Intel's Iris Gallium3D Driver Gets A 1 Line Patch To Bump The Performance By ~1%

Written by Michael Larabel in Intel on 6 August 2019 at 12:29 PM EDT. 5 Comments
INTEL
Intel's Iris Gallium3D driver as their new OpenGL Linux driver aiming to be the default Mesa driver by year's end continues seeing more performance optimizations now that the fundamentals are in place. The latest optimization is a one line tweak yielding around one percent higher performance across the board.

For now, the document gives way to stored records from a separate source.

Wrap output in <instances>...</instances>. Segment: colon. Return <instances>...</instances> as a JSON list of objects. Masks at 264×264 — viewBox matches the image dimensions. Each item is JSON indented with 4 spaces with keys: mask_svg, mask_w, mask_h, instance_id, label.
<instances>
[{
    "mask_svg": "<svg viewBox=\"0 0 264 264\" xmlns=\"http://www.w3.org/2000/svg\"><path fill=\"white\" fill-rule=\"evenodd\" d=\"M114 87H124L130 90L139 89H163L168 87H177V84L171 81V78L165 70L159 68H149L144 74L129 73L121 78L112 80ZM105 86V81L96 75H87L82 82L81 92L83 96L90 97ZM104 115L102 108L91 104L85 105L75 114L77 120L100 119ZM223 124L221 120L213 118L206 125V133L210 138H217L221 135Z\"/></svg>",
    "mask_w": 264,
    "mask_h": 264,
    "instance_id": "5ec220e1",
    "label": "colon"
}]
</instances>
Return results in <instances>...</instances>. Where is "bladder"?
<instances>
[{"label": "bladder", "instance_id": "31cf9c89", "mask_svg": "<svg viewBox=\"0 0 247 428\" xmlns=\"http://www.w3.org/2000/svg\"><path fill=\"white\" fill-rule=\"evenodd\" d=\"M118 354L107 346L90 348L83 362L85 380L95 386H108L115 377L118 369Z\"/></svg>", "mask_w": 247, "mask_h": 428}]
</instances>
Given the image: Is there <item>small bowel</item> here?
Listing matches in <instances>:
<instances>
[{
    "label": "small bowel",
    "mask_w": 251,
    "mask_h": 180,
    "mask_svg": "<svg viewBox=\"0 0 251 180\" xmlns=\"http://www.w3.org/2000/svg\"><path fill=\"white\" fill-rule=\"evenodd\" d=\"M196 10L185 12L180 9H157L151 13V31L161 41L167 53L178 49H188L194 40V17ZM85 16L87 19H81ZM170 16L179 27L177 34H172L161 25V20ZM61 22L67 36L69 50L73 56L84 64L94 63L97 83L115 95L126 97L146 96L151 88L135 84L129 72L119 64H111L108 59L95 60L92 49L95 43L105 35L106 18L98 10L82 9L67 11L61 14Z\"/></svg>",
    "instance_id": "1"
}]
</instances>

With Iris catching up to OpenGL feature parity with the classic "i965" Mesa driver and the overall Iris driver performance being quite good at this stage, the Intel open-source developers have been looking for other areas for optimization with this driver in maximizing its performance potential atop the Gallium3D architecture while continuing to leverage the NIR compiler stack, etc. They remain on track to transition over to Iris Gallium3D by default around year's end but for this quarter's Mesa 19.2 release it's already very usable and should be ready for enthusiasts.

The new optimization for Iris is simply the tuning of the batch size. With the one line patch increasing the batch size, they are seeing around 1% higher performance across the board. Every little bit counts and especially nice when seeing such minor optimizations apply broadly to the performance.

With Mesa 19.2 entering feature freeze soon, I'll have more Intel Iris Gallium3D benchmarks out shortly from the newest driver code.